Friday, October 26, 2012

Grant Lee Phillips and Glen Phillips; October 26, 2012; Redamte Coffeehouse

You have to wonder how this tour came together. Was it “hey, both of our last names are Phillips, we should tour together, it will confuse people.” Or was it “we both fronted popular indie bands in the 90’s, we have a similar audience, let’s tour together.” Grant Lee Phillips was the leader of Grant Lee Buffalo, who enjoyed a couple minor hits and was known as REM’s favorite band. That Phillips also starred as the troubadour on the Gilmore Girls, a show I always meant to watch for just that reason. Glen Phillips was the lead singer and songwriter for Toad the Wet Sprocket who had several ubiquitous hits. Both have remained active since their bands broke up, and I’ve seen both of them solo several times over the years.
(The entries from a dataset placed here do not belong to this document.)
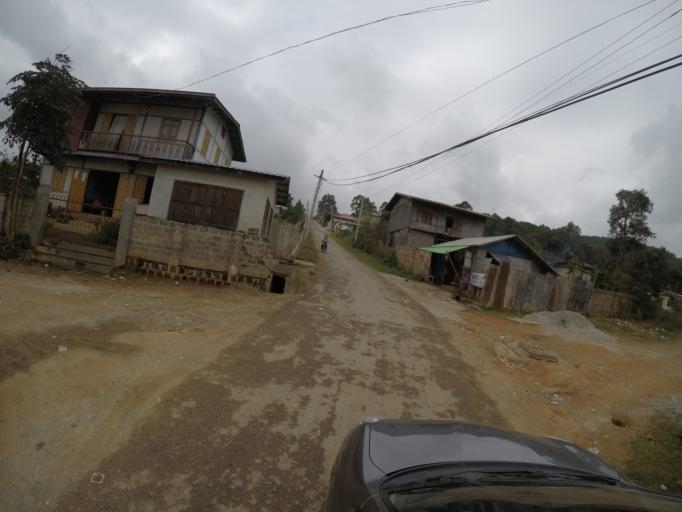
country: MM
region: Shan
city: Taunggyi
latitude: 20.6527
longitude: 96.6261
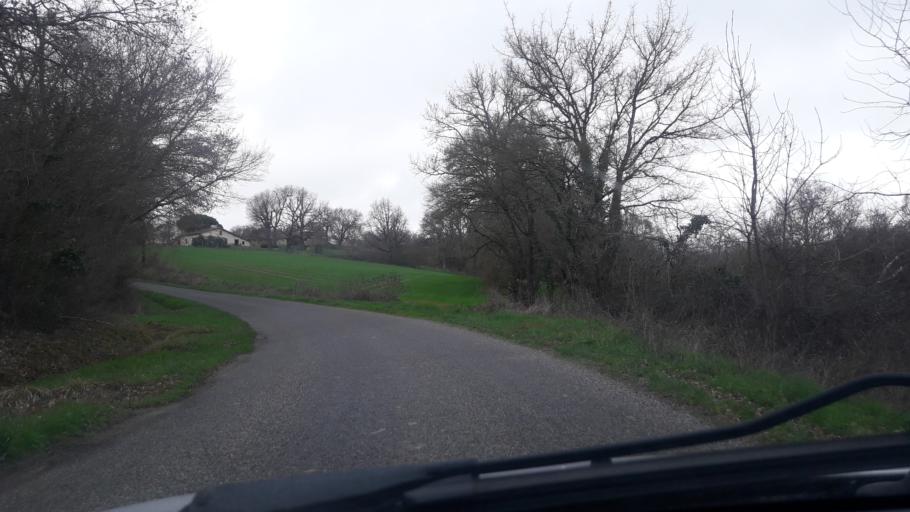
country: FR
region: Midi-Pyrenees
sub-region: Departement du Gers
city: Gimont
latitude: 43.6567
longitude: 0.9752
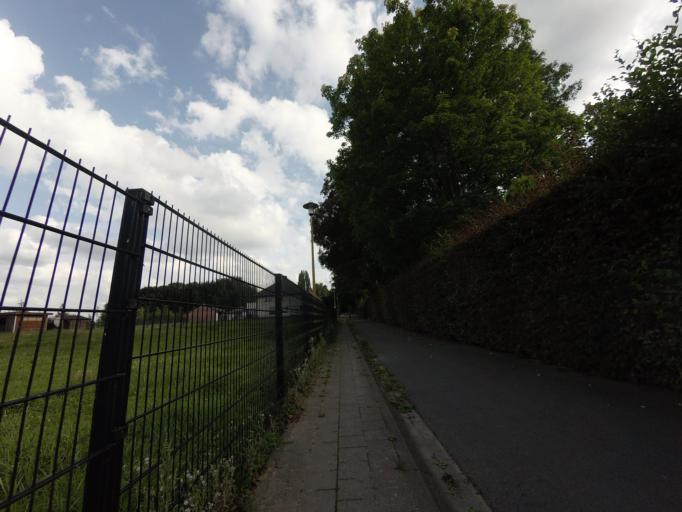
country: BE
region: Flanders
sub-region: Provincie Vlaams-Brabant
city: Grimbergen
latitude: 50.9510
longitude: 4.3692
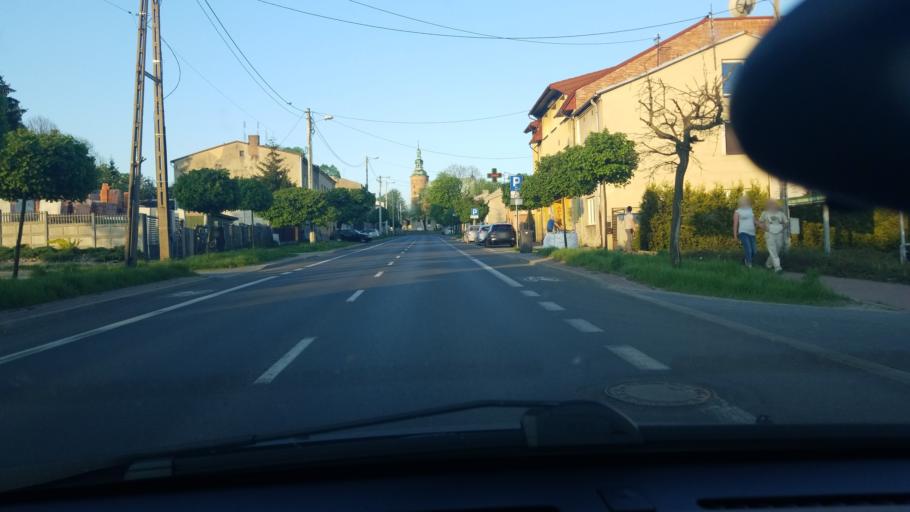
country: PL
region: Silesian Voivodeship
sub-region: Czestochowa
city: Czestochowa
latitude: 50.8040
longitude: 19.0908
The show was at Redamte Coffeehouse on State St. Located on the second floor of a multi-business complex, I’d never even noticed it before I heard about this show. My sister who was meeting me there wandered for quite awhile before looking up. It wasn’t a bad place to see a show, for a coffeehouse it was surprisingly big, and they had set up rows of chairs for the night. In fact, it would have been a great place to see a show except for the fact that it is a coffeehouse and the constant grinding and steam hissing were more than a little distracting. A good sized all ages crowd had packed the room, but it was hard to tell exactly who it was they were there to see.

I expected it to be Glen, but they failed to go crazy when he strummed the first couple chords of the Toad’s biggest hit “Walk on the Ocean.” In fact Grant Lee got just as strong a reaction for the old GLB songs “Mockingbird” and “Truly, Truly, Truly.” In fact, the response was good for every song, refreshing. Of Grant Lee’s solo catalog I’d been a big fan of Mobilize and 2010’s Little Moon, yet when he asked if anyone had a request I was struck mute. I had so many, which to ask for? Unfortunately, that must have happened to everyone because only silence greeted his request. He did just fine selecting songs on his own, in addition to the old stuff he played a few from this year’s still relatively new Walking in the Green Grass, including the infectious title track. From Little Moon he played “Sunken Treasure,” a good choice, though if my brain hadn’t failed me I would have asked for the upbeat “The Sun Shines on Jupiter.”

I was pleased that Glen went back to his first solo CD to play two of my favorite songs from that record. The instantly recognizable “Trainwreck” took me back instantly to his show at Café Montmarte a million years ago where he had covered that song accompanied by members of Nickel Creek. (I’d had the same experience after hearing Nick Jaina play it on his covers record.) The same thing happened with his heart-breaking and hilarious story of how he was the driver for drive-by shooting of the neighbor’s dog. (Don’t worry it all turns out OK.) The reason for that is Glen’s instantly familiar voice.

In fact, it would be hard to find two more distinct voices than these two Phillipses. Surprisingly they sounded pretty good together when they played a few songs as a duo at the end of the night. Good show boys.